→ **Assigned task**
From the records that follow, copy every line that contains the word "Pearls".

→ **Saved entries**
Content starts
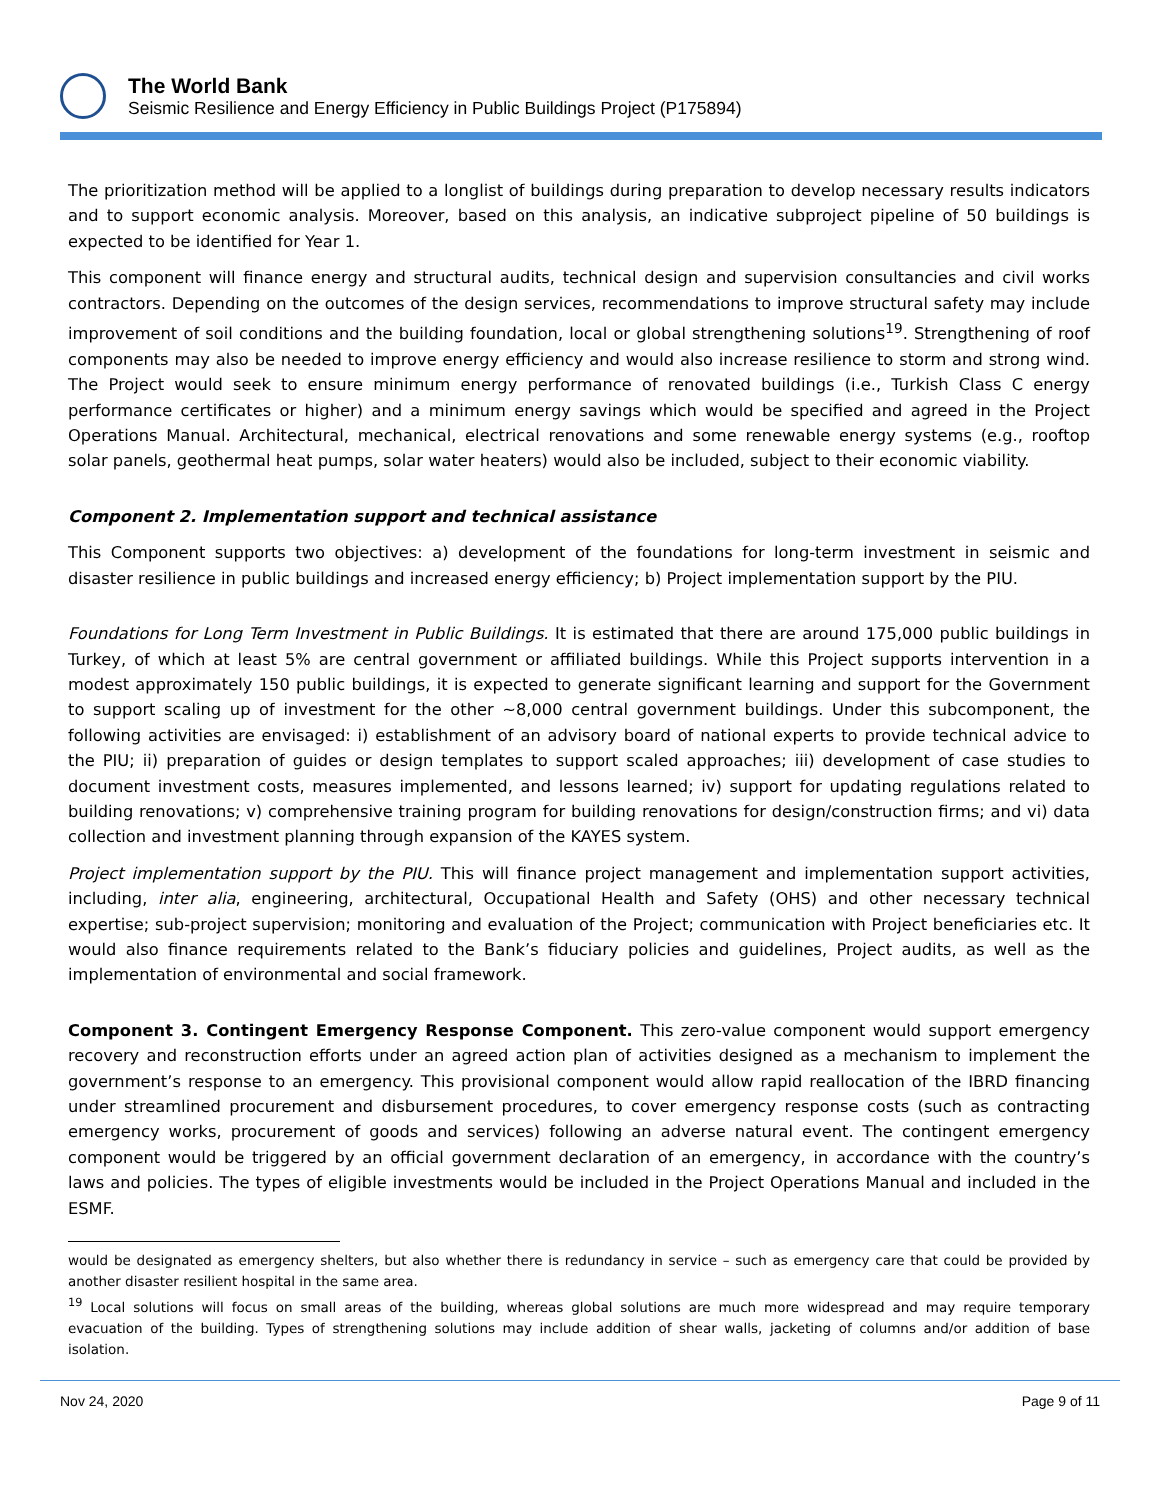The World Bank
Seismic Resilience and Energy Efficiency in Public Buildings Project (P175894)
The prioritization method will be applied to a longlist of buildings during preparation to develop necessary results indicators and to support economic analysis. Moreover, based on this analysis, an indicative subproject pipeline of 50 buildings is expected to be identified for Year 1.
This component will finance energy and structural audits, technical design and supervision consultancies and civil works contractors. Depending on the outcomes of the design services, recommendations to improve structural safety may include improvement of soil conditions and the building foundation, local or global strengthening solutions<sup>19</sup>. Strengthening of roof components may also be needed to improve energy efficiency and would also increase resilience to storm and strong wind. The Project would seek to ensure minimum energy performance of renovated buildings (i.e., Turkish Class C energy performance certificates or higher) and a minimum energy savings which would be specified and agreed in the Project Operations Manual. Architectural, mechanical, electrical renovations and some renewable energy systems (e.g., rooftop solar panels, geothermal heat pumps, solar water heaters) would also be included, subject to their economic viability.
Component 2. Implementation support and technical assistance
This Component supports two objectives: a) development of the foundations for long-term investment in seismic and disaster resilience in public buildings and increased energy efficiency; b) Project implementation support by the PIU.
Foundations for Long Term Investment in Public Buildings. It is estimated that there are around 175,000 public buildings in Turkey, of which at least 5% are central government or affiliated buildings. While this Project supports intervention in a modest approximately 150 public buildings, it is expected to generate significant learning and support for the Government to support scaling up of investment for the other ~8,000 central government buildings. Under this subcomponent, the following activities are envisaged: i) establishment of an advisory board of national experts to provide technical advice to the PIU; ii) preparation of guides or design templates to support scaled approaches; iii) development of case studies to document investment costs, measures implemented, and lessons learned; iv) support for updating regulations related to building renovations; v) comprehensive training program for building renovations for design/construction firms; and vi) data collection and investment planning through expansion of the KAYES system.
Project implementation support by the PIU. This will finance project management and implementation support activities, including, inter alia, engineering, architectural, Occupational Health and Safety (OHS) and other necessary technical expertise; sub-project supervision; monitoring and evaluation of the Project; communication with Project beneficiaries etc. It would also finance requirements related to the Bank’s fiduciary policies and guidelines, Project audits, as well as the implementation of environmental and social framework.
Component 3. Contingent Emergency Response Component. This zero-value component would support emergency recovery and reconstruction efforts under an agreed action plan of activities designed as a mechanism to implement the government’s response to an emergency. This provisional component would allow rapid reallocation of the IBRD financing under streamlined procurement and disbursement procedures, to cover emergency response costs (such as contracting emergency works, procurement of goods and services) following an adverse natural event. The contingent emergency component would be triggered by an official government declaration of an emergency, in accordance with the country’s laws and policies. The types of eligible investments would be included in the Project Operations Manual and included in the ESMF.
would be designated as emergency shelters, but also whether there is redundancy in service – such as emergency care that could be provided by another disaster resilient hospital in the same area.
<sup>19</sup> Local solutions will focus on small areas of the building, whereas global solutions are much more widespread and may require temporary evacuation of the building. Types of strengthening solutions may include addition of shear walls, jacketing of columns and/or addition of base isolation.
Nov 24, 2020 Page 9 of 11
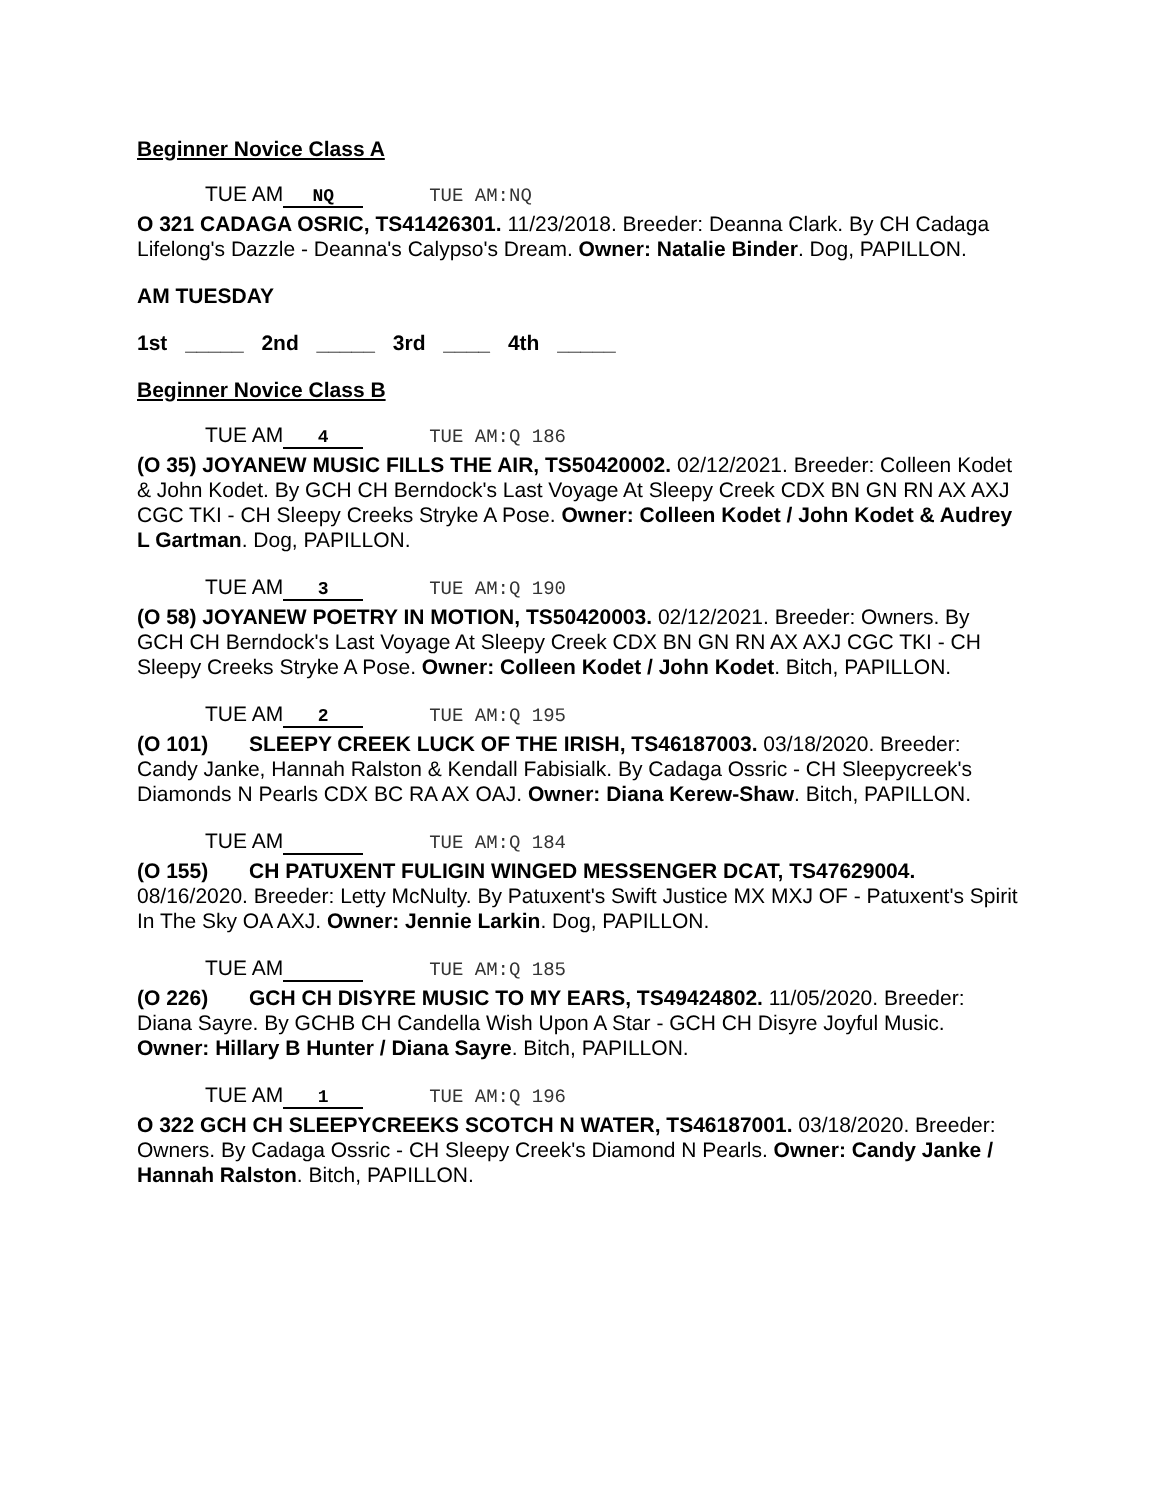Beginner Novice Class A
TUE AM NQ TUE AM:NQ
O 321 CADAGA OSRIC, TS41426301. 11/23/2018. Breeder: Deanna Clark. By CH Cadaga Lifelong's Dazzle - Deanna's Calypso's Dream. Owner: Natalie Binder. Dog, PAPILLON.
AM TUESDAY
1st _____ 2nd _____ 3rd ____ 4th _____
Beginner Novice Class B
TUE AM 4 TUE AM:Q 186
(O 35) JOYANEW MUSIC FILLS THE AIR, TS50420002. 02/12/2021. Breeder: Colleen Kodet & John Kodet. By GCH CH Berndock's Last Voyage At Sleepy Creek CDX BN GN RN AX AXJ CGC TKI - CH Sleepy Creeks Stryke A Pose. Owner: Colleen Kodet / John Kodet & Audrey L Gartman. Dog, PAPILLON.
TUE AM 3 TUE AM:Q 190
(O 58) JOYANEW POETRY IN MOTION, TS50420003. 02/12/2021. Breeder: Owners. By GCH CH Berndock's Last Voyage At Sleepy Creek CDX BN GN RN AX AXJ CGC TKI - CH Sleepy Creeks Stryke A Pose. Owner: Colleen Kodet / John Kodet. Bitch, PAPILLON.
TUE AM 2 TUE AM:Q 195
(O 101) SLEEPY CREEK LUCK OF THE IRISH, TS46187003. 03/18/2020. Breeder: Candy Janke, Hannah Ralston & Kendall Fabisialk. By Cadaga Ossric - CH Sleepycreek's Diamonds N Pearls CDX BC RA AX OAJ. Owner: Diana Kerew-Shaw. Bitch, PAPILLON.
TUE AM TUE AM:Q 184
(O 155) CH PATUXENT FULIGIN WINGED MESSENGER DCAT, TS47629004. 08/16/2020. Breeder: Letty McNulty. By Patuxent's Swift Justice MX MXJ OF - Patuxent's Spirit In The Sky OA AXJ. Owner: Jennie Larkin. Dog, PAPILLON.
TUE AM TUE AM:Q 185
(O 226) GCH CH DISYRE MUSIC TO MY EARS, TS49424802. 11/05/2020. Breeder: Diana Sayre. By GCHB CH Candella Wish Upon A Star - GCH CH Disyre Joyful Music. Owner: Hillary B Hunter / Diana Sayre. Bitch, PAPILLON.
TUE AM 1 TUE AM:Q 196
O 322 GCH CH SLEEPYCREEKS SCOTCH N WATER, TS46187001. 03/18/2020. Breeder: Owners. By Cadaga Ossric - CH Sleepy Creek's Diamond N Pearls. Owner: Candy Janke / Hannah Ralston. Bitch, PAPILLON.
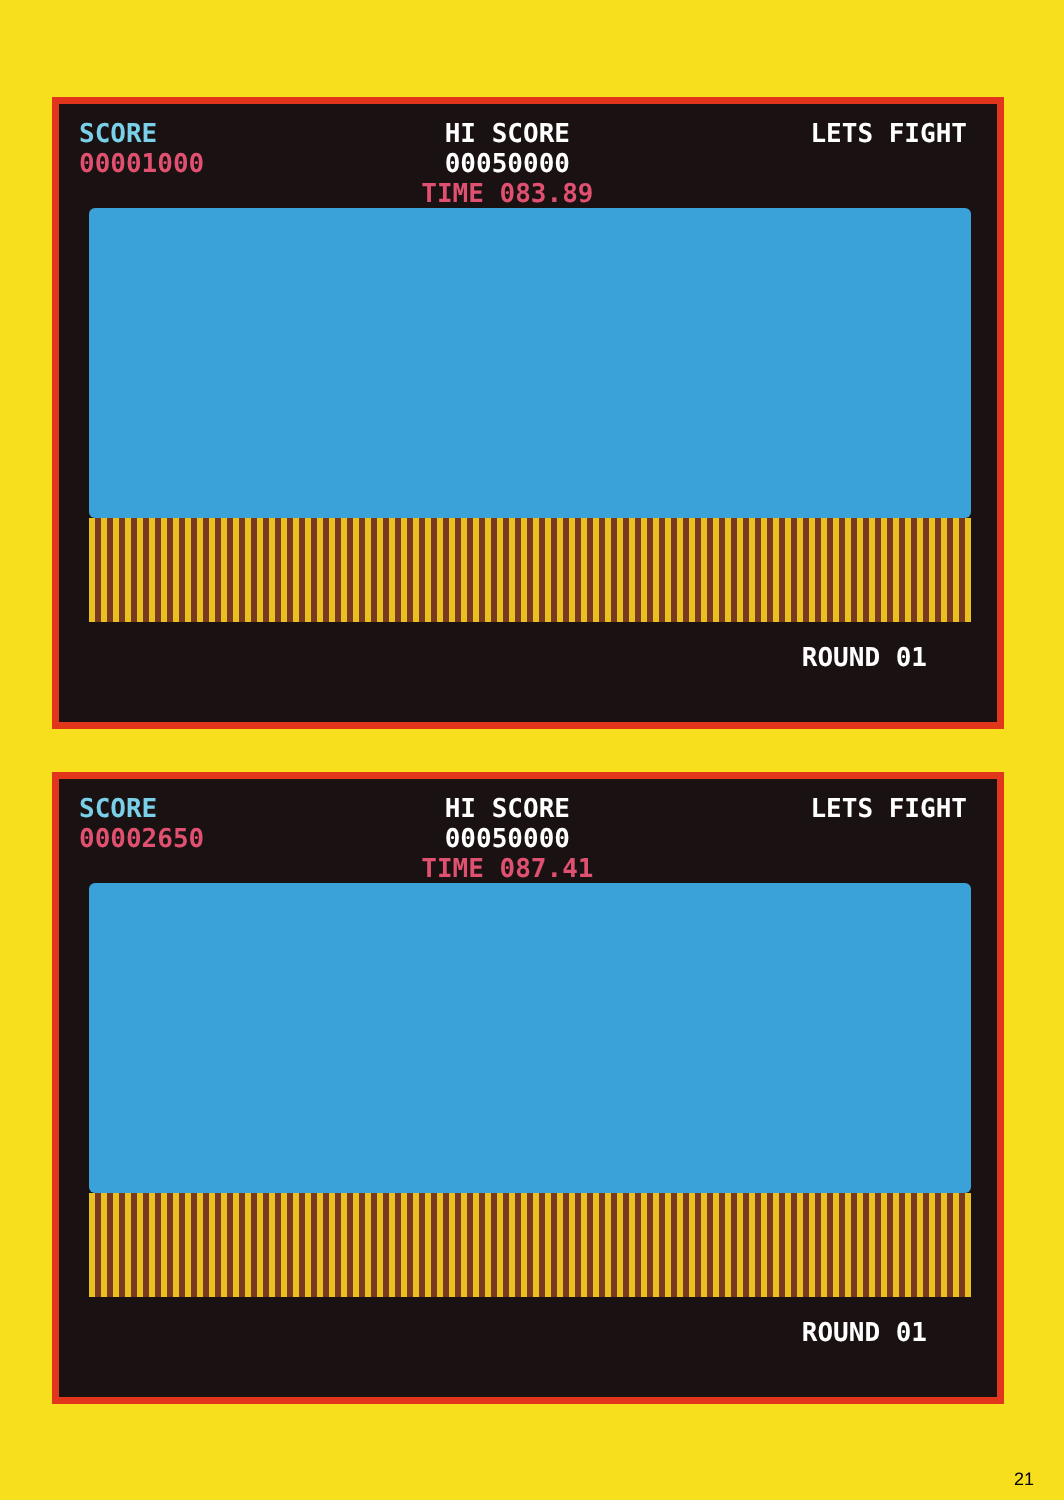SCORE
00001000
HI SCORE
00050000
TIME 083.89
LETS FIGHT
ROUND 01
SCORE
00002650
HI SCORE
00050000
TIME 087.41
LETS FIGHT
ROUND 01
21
Content ends
→ **Task result**
(O 101) SLEEPY CREEK LUCK OF THE IRISH, TS46187003. 03/18/2020. Breeder: Candy Janke, Hannah Ralston & Kendall Fabisialk. By Cadaga Ossric - CH Sleepycreek's Diamonds N Pearls CDX BC RA AX OAJ. Owner: Diana Kerew-Shaw. Bitch, PAPILLON.
O 322 GCH CH SLEEPYCREEKS SCOTCH N WATER, TS46187001. 03/18/2020. Breeder: Owners. By Cadaga Ossric - CH Sleepy Creek's Diamond N Pearls. Owner: Candy Janke / Hannah Ralston. Bitch, PAPILLON.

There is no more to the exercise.